WHAT has happened to our willpower? It seems modern Brits cannot do anything without taking it to excess.
Drug and alcohol abuse is so pass, darling: these days we are Lottery addicts, sex addicts, shopping addicts, fitness addicts - and now Internet addicts.
The people who run the Priory Clinic, salvation to many a sozzled celebrity, have just set up a website to help Internet addicts.
This sounds like the equivalent of holding an Alcoholics Anonymous meeting in Oddbins. But if surfers fill out the online questionnaire, they will discover if they are suffering from a genuine addiction, or merely need to get a life.
But can you really get addicted to the Net? Psychologist Dr Mark Griffiths thinks so.
"Internet addiction definitely exists. It may only affect a small number of people but for those it does affect it is like any other addiction."
So what are the symptoms? "People begin to suffer withdrawal when they are away from the Internet, they build up tolerance to spending a long time online and use it to modify their moods, to create a buzz and to relax.
"An addiction will begin to pervade every walk of life, to cause conflict in relationships and compromise work.
"Addicts will also suffer medical conditions bought on by constantly being on the internet such as eye strain, back ache and sleep deprivation."
Internet addiction can take many different forms because there are a lot of different ways to use the Net.
Many people are addicted to shopping or gambling and simply use the Internet as a tool. Top tennis player Serena Williams has admitted in the past to being to being a compulsive online shopper.
But Dr Griffiths believes there is an important difference between people addicted to an activity on the Net and people addicted to the internet itself.
"People are addicted to activities such as gambling which they can carry out on the net. But people genuinely addicted to the Internet are addicted to activities they can only do online."
The two main ones are chatrooms and fantasy role play. Role play allows people to engage in a non-threatening environment where no-one has to be face-to-face.
Dr Griffiths says: "The Internet is a disinhibitor, people can be more truthful.
"People have the opportunity to change their identity and social persona, they can even gender swap. An acne-ridden 15-year-old can become a 23-year-old Baywatch hunk."
Dr Griffiths is not the first to suggest that Internet addiction is a problem. Four years ago, a University of Hertfordshire survey suggested that more than half of those who regularly use the web become hooked. And this problem was not confined to the techno-geeks, but also affected 30-something women.
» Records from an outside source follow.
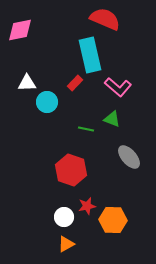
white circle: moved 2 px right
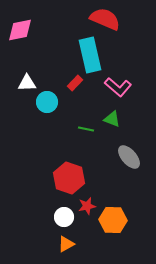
red hexagon: moved 2 px left, 8 px down
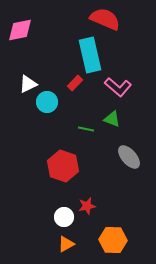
white triangle: moved 1 px right, 1 px down; rotated 24 degrees counterclockwise
red hexagon: moved 6 px left, 12 px up
orange hexagon: moved 20 px down
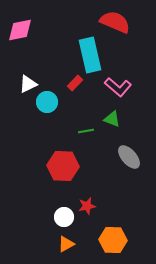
red semicircle: moved 10 px right, 3 px down
green line: moved 2 px down; rotated 21 degrees counterclockwise
red hexagon: rotated 16 degrees counterclockwise
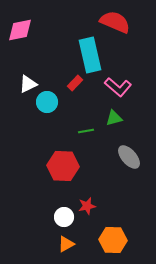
green triangle: moved 2 px right, 1 px up; rotated 36 degrees counterclockwise
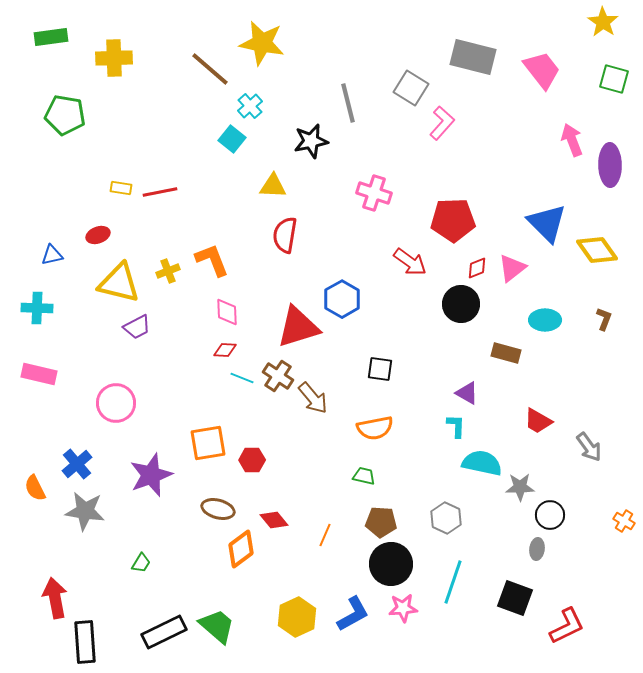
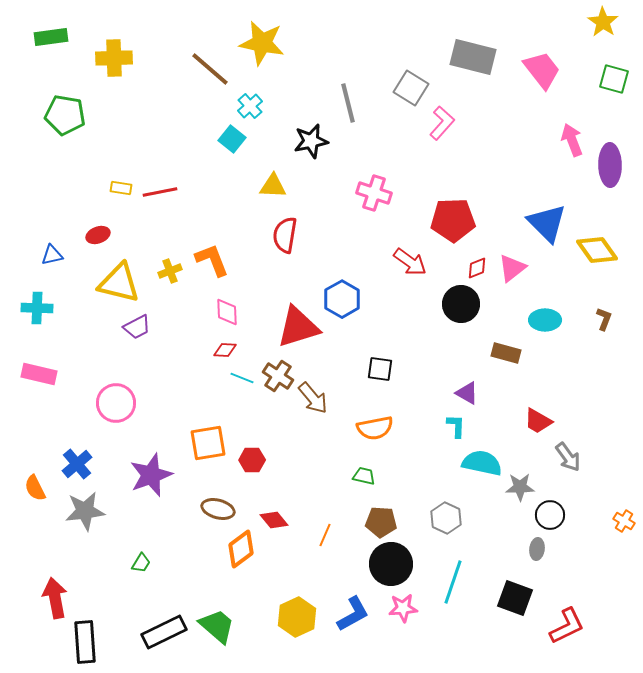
yellow cross at (168, 271): moved 2 px right
gray arrow at (589, 447): moved 21 px left, 10 px down
gray star at (85, 511): rotated 15 degrees counterclockwise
Two years later, a US study reckoned there were 200,000 "cybersex compulsives": people fixated on porn sites, X-rated chatrooms and the like.
The Archbishop of York, Dr David Hope, also expressed concern about the Internet's "potential for evil".
"The danger is in having all this wizardry in individual homes which people never leave and where there is, as a result, no social interaction," he has said.
Simon Evans, who works at the Gateway Internet Caf on Swinegate, York, believes there is a risk of people becoming caught in the Net.
"For the younger generation it's more addictive because everything now is computer generated, computer oriented. You have got computers in schools.
"The younger ones will come in and pay for a lot longer than the older people who will go on, and when they get what they want, they will stop and go out."
But Roger Burrows of York University is sceptical. He is an expert in the sociology of the Internet and wonders if the problem has been overblown.
He spends four or five hours doing Net-based work each day, but certainly would not consider that constitutes a problem.
"Whenever these sort of changes occur, people talk about it as deviant behaviour.
"It's an 'obsession', an 'addiction'.
"Addictive behaviour normally involves some sort of substance abuse: alcohol, drugs maybe.
"Perhaps we should use a different word: an over-prioritisation of certain activities."
For many people, spending lots of time surfing the web is just part of their changing lifestyle.
TV viewers were long castigated for being unable to tear themselves away from the box, but because of computer games and the Internet "people are watching less telly now", says Mr Burrows.
It's just a shame they don't get out more.